1. If morality is subjective (by individual or group), as atheists/materialists claim, then what any individual/group ought to do is necessarily relative to that individual/group purpose. IOW, if my purpose is to make a frozen margarita, I ought put ice in the blender. If my purpose is to make fresh peanut butter, I ought not put ice in the blender. The ought-ness of any task can only be discerned by mapping it to the purpose for which the act is committed. Under moral subjectivism, acts in themselves are just brute facts with no objective moral value; they must be mapped to the subjective purpose to determine subjective moral value (oughtness).
2. The question “Is it moral to gratuitously torture children?” implies that whomever does such an act finds it personally gratifying in some way, and we are asking a third party if the act is moral or immoral. The only possible, logically consistent answer a subjective moralist (atheist/materialist) can give is that yes, it is moral, because the moral challenge is tautologically valid in the subjective morality model. If my purpose is to gratify myself, and torturing children gratifies me, there is a 1 to 1 mapping of act to purpose- I ought do so. It is moral by definition for anyone who is gratified by the act to do so for their own gratification.
3. If the moral subjectivist says that the act is immoral “to them”, they are committing a logical error. The acts of others can only be morally evaluated according to that particular person’s subjective purpose, not according to the subjective purposes of anyone else. That is the nature of subjective commodities and relationships. Whether or not it is something a third party “ought” do for their purposes is entirely irrelevant and is treating the third party’s purposes as if they are objectively valid and binding evaluations on the acts of others.

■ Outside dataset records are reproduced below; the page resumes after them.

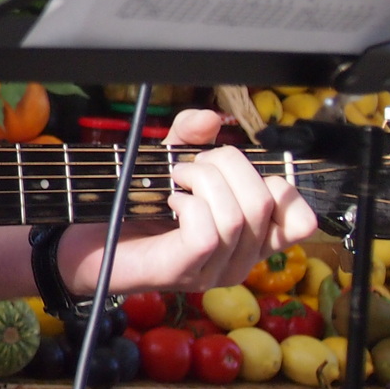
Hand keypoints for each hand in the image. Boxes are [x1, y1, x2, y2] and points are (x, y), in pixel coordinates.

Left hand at [61, 109, 317, 294]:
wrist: (88, 242)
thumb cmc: (134, 207)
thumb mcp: (167, 163)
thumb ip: (190, 137)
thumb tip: (210, 117)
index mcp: (249, 239)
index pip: (301, 221)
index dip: (277, 184)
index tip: (232, 170)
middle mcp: (240, 260)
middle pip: (266, 203)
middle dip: (228, 166)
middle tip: (192, 165)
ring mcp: (213, 270)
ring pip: (238, 216)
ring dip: (202, 180)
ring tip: (175, 178)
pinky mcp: (183, 270)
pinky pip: (208, 233)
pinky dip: (188, 204)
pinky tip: (170, 201)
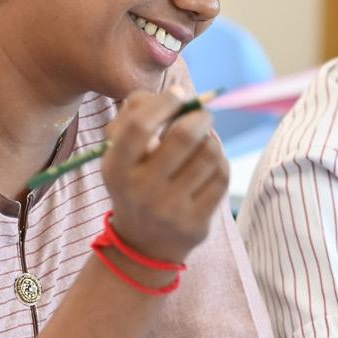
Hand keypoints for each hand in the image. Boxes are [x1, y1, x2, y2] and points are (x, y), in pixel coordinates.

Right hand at [101, 89, 228, 263]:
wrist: (143, 244)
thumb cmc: (134, 181)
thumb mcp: (120, 153)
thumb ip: (135, 114)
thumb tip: (177, 94)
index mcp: (116, 168)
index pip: (140, 125)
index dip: (165, 102)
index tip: (179, 94)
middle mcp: (141, 190)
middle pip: (184, 135)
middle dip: (200, 116)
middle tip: (201, 115)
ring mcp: (170, 209)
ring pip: (209, 154)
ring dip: (212, 138)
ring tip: (205, 139)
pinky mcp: (196, 223)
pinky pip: (221, 176)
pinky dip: (219, 160)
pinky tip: (210, 161)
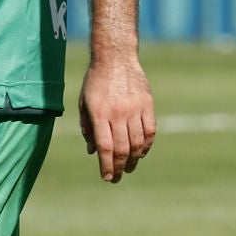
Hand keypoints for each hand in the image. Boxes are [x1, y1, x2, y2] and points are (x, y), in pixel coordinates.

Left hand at [78, 54, 155, 182]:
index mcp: (99, 113)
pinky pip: (150, 130)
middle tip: (118, 177)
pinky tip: (142, 152)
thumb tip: (92, 152)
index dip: (107, 166)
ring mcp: (134, 108)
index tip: (107, 177)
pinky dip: (147, 145)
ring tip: (130, 167)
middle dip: (120, 167)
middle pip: (122, 148)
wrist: (115, 57)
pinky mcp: (147, 104)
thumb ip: (87, 128)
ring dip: (135, 159)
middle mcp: (118, 112)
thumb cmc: (96, 81)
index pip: (105, 147)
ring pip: (138, 142)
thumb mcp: (84, 103)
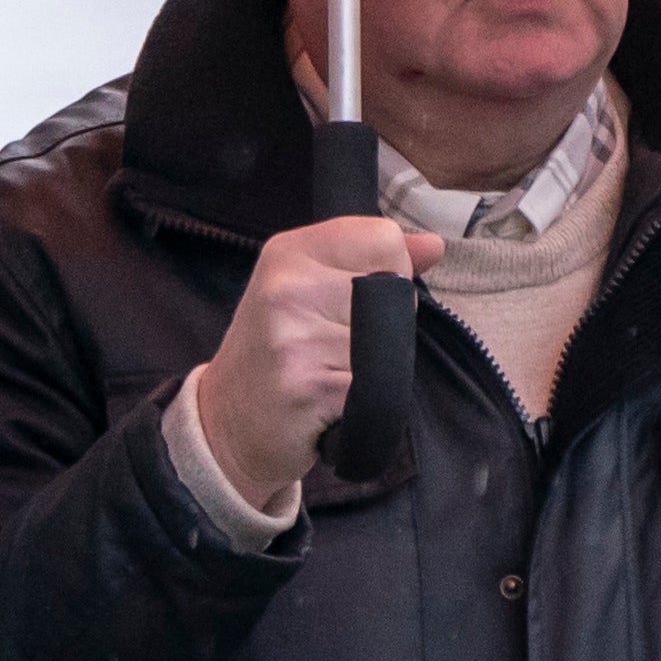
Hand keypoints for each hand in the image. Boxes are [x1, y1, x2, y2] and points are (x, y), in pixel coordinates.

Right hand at [190, 213, 446, 510]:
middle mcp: (287, 287)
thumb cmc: (276, 352)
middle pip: (394, 292)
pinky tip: (327, 404)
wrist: (226, 422)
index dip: (389, 275)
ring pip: (388, 344)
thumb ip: (370, 261)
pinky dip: (362, 403)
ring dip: (372, 370)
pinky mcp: (309, 387)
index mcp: (289, 252)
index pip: (385, 238)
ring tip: (330, 375)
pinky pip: (376, 388)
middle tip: (336, 348)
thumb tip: (433, 244)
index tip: (352, 302)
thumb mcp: (308, 288)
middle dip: (384, 326)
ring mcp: (295, 337)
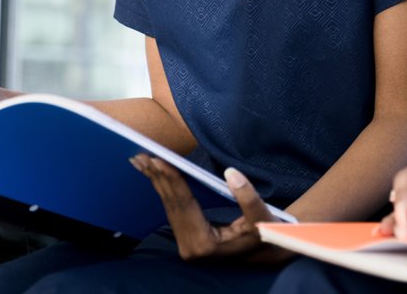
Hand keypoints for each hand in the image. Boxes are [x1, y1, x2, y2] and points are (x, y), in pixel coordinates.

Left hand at [130, 155, 288, 262]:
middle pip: (171, 204)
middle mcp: (190, 247)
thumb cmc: (263, 233)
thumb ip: (248, 197)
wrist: (264, 251)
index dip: (172, 180)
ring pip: (168, 206)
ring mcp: (186, 244)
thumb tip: (231, 174)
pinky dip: (163, 188)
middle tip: (142, 155)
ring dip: (156, 181)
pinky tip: (154, 175)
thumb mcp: (261, 218)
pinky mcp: (186, 237)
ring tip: (141, 161)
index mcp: (205, 244)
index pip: (184, 205)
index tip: (158, 161)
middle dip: (157, 178)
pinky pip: (172, 208)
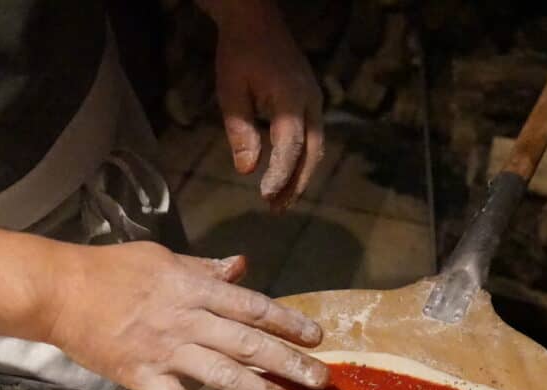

4. Would an atheist/materialist intervene if someone else was gratuitously torturing children? If they had the power to snap their fingers and eliminate this kind of activity from the world, would they do so? I suspect the answer to both would be: yes. Note how self-described moral subjectivists would treat their own personal preferences as if they were objectively valid and binding on others.
5. Only a sociopath can truly act as if morality is subjective. “Moral subjectivism” is a intellectual smokescreen. It is a self-deception or an oughtright lie. Its proponents cannot even act or respond to questions as if moral subjectivism is true. They betray themselves as closet moral objectivists in denial, hiding from the implications of a morality they must live and act as if objective.